Data for review Block Start

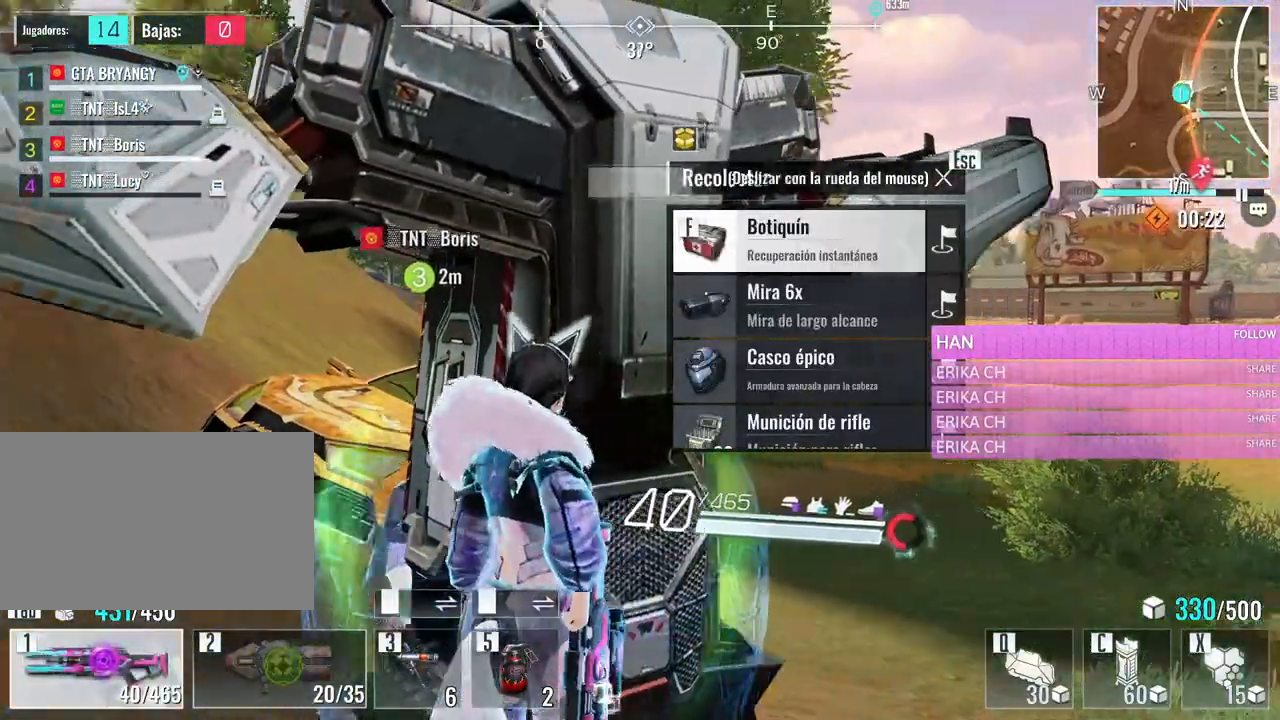
{"keys": ["w"], "mouse": [], "events": [[150, "f", "up"], [150, "w", "down"], [200, "a", "down"], [433, "a", "up"]]}
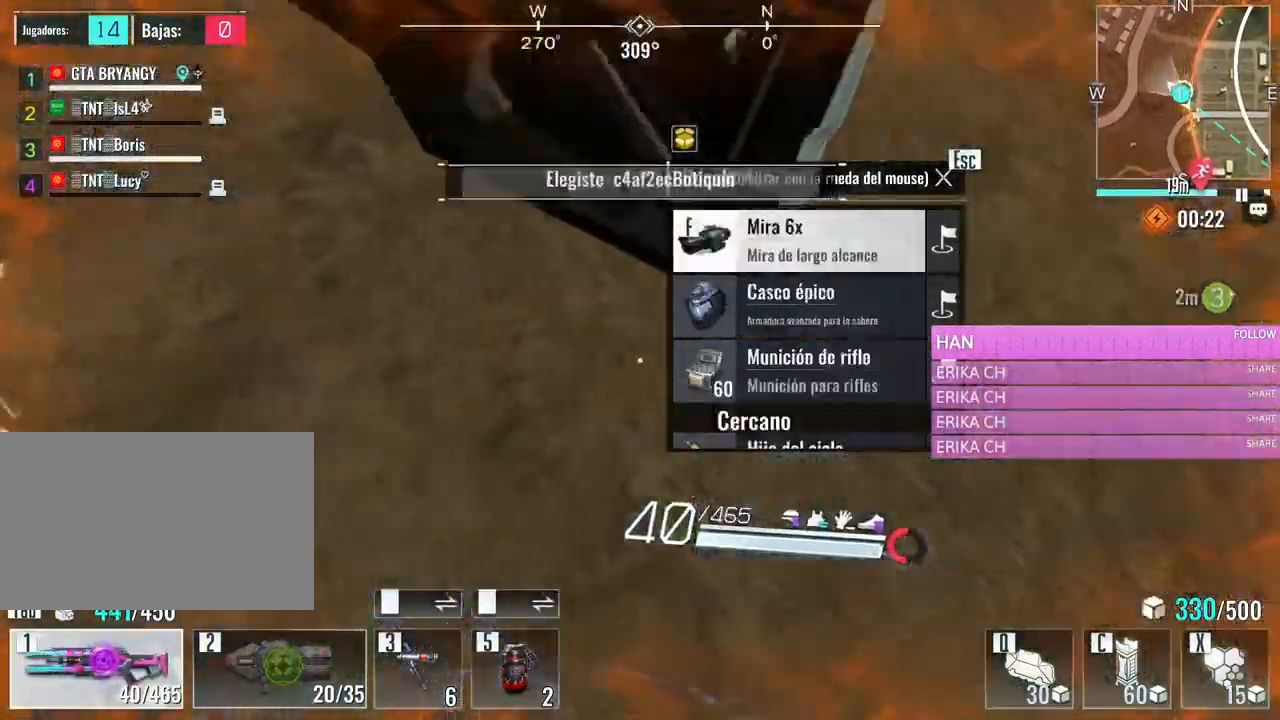
{"keys": ["a", "w"], "mouse": [], "events": [[166, "tab", "down"], [300, "tab", "up"], [500, "a", "down"]]}
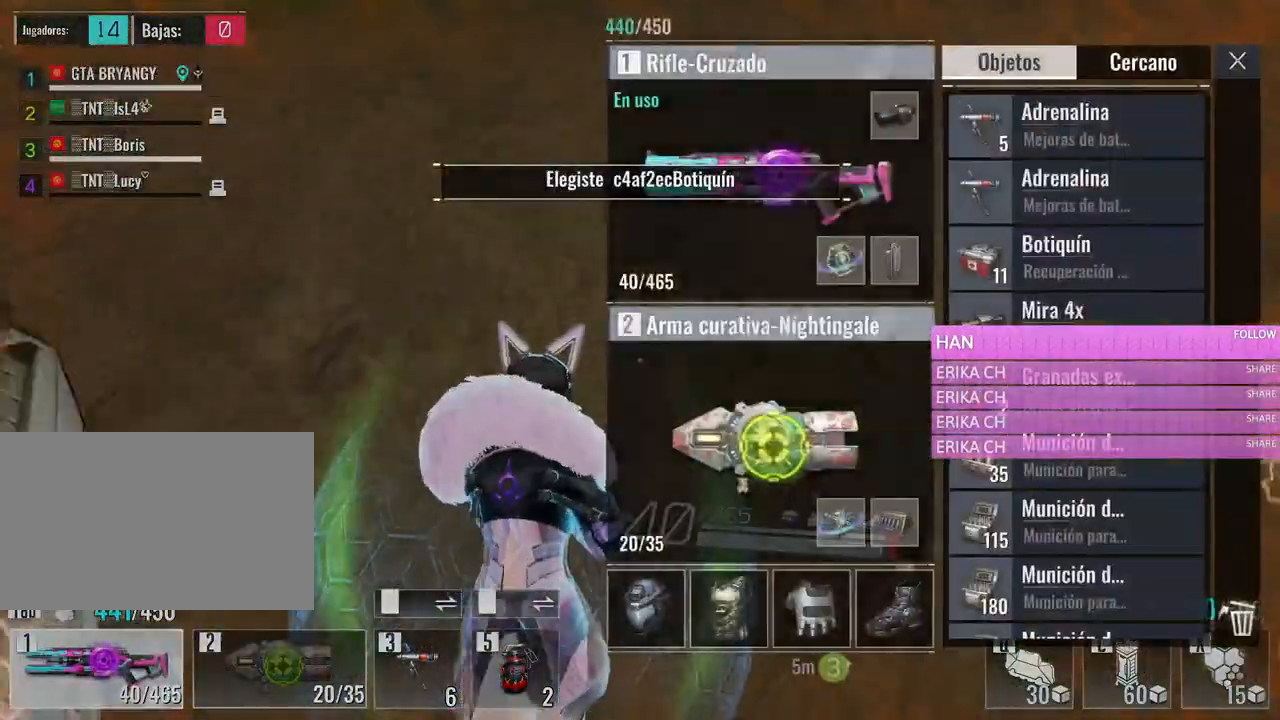
{"keys": [], "mouse": [], "events": [[133, "a", "up"], [183, "d", "down"], [366, "w", "up"], [500, "d", "up"]]}
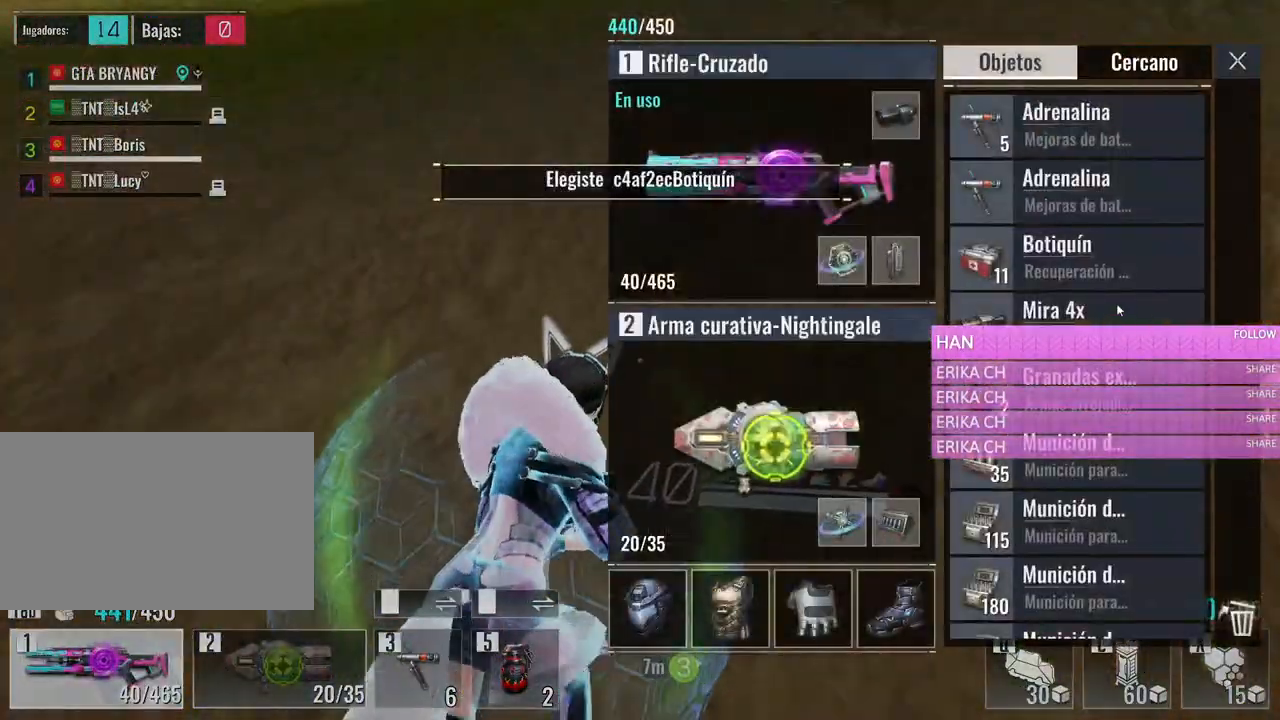
{"keys": ["a", "w"], "mouse": [], "events": [[200, "tab", "down"], [283, "tab", "up"], [466, "a", "down"], [466, "w", "down"]]}
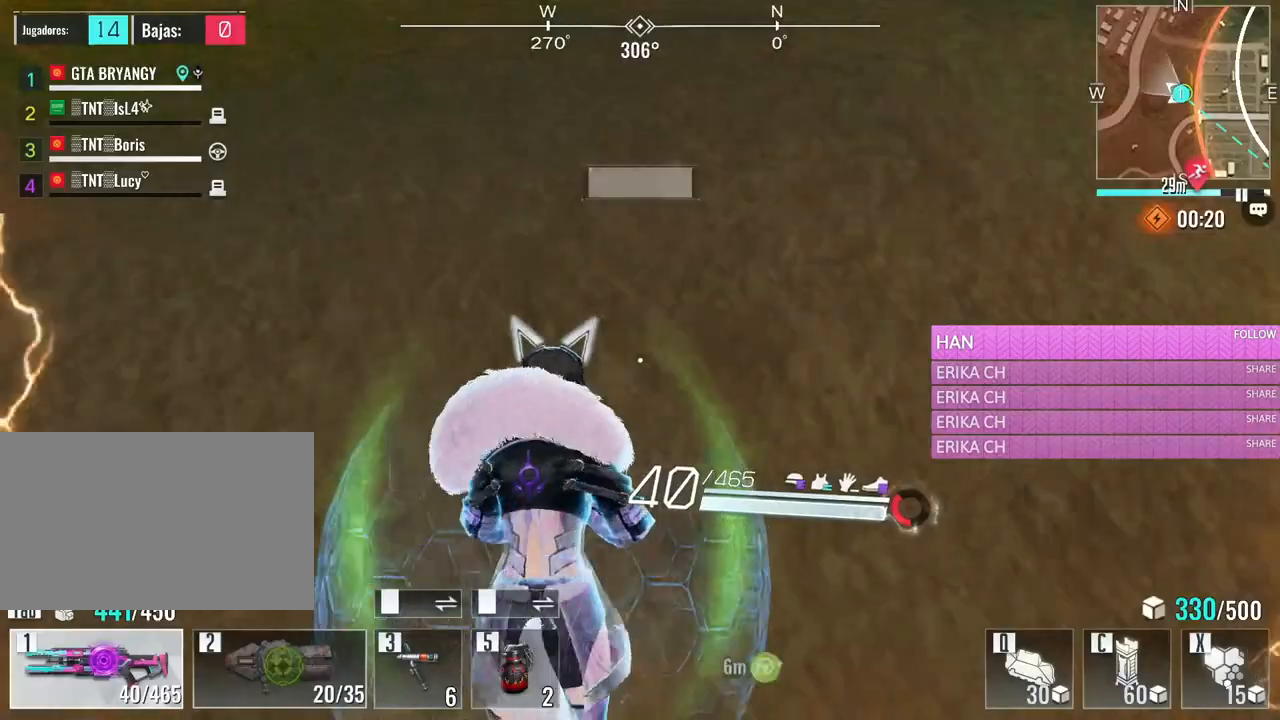
{"keys": ["w"], "mouse": [], "events": [[250, "a", "up"], [300, "d", "down"], [500, "d", "up"]]}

Data for review Block End

Exercise directions:
For this exercise, retype the listing above word for word and omit the pictures.

Written reply:
{"keys": ["w"], "mouse": [], "events": [[150, "f", "up"], [150, "w", "down"], [200, "a", "down"], [433, "a", "up"]]}
{"keys": ["a", "w"], "mouse": [], "events": [[166, "tab", "down"], [300, "tab", "up"], [500, "a", "down"]]}
{"keys": [], "mouse": [], "events": [[133, "a", "up"], [183, "d", "down"], [366, "w", "up"], [500, "d", "up"]]}
{"keys": ["a", "w"], "mouse": [], "events": [[200, "tab", "down"], [283, "tab", "up"], [466, "a", "down"], [466, "w", "down"]]}
{"keys": ["w"], "mouse": [], "events": [[250, "a", "up"], [300, "d", "down"], [500, "d", "up"]]}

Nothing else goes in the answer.